Application 16/858,518 is a continuation of application No. 16/039,710, filed on Jul. 19, 2018, granted, now 10,997,201, issued on May 4, 2021.
Application 16/039,710 is a continuation of application No. 14/626,836, filed on Feb. 19, 2015, granted, now 10,055,472, issued on Aug. 21, 2018.
Claims priority of provisional application 61/941,986, filed on Feb. 19, 2014.
Prior Publication US 2023/0205783 A1, Jun. 29, 2023
This patent is subject to a terminal disclaimer.
Int. Cl.

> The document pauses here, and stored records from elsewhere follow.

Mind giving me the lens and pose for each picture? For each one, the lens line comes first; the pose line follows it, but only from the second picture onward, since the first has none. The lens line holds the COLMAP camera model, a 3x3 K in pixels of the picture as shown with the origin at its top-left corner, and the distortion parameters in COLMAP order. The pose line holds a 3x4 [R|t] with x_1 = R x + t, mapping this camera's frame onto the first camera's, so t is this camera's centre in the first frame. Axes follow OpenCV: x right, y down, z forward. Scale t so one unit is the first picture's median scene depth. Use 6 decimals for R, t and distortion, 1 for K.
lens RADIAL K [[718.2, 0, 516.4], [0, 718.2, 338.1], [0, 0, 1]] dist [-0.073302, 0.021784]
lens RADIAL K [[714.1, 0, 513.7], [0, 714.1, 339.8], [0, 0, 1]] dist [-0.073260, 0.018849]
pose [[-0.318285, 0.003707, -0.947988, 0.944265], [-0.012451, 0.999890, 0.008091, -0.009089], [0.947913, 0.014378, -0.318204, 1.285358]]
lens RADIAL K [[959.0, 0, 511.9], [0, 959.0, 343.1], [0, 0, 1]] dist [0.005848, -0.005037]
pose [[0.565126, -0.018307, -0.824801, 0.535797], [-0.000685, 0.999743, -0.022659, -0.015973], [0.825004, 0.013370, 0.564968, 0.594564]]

G06F 16/27 (2019.01); G06F 9/50 (2006.01); G06F 16/14 (2019.01); G06F 16/21 (2019.01); G06F 16/22 (2019.01); G06F 16/951 (2019.01); G06F 16/182 (2019.01); G06F 16/23 (2019.01); G06F 16/2455 (2019.01); G06F 16/2458 (2019.01); G06F 16/9535 (2019.01); G06F 16/2453 (2019.01); H04L 67/568 (2022.01); G06F 16/28 (2019.01); G06F 16/25 (2019.01); A61F 5/56 (2006.01); G06F 16/9538 (2019.01); G06F 9/48 (2006.01); H04L 67/1095 (2022.01); H04L 67/1097 (2022.01)

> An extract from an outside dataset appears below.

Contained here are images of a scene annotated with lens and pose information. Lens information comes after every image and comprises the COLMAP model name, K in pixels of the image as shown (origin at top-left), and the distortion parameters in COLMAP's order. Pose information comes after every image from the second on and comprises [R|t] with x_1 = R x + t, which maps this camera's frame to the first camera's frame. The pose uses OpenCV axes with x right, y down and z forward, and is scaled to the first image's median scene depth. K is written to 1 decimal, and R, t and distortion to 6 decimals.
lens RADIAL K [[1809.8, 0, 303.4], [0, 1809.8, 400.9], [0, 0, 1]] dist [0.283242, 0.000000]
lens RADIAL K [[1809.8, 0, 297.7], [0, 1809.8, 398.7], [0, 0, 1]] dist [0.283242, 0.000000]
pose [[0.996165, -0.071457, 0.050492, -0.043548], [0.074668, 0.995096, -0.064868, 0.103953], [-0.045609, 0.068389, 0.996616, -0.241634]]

CPC G06F 16/273 (2019.01) [A61F 5/566 (2013.01); G06F 9/4881 (2013.01); G06F 9/5016 (2013.01); G06F 9/5044 (2013.01); G06F 9/5083 (2013.01); G06F 9/5088 (2013.01); G06F 16/148 (2019.01); G06F 16/1827 (2019.01); G06F 16/211 (2019.01); G06F 16/221 (2019.01); G06F 16/2365 (2019.01); G06F 16/2456 (2019.01); G06F 16/2471 (2019.01); G06F 16/24532 (2019.01); G06F 16/24545 (2019.01); G06F 16/24552 (2019.01); G06F 16/254 (2019.01); G06F 16/27 (2019.01); G06F 16/283 (2019.01); G06F 16/951 (2019.01); G06F 16/9535 (2019.01); G06F 16/9538 (2019.01); H04L 67/1095 (2013.01); H04L 67/1097 (2013.01); H04L 67/568 (2022.05)] 20 Claims
OG exemplary drawing
 
1. A method, comprising:
receiving a relational join query comprising a join operation, an indication of a first relation and a second relation to be joined, and a predicate, wherein the first relation and the second relation are partitioned over processing nodes of a cluster;
determining, by a processing device prior to starting distribution of the first or second relation to a plurality of probe operators of a probe operation, whether to distribute the first relation to the probe operation using a broadcast join or to distribute the second relation to the probe operation using a re-partitioning join, wherein the determining is based at least in part on an estimated size of the second relation and a cost metric;
based on the determining, distributing the first relation or the second relation to the processing nodes of the cluster associated with the probe operation; and
performing, at the processing nodes of the cluster associated with the probe operation, the relational join query using at least one of a hash join, a sort-merge join, or a nested-loop join to generate a third relation that contains all combinations of tuples in the first relation and the second relation that satisfy the predicate.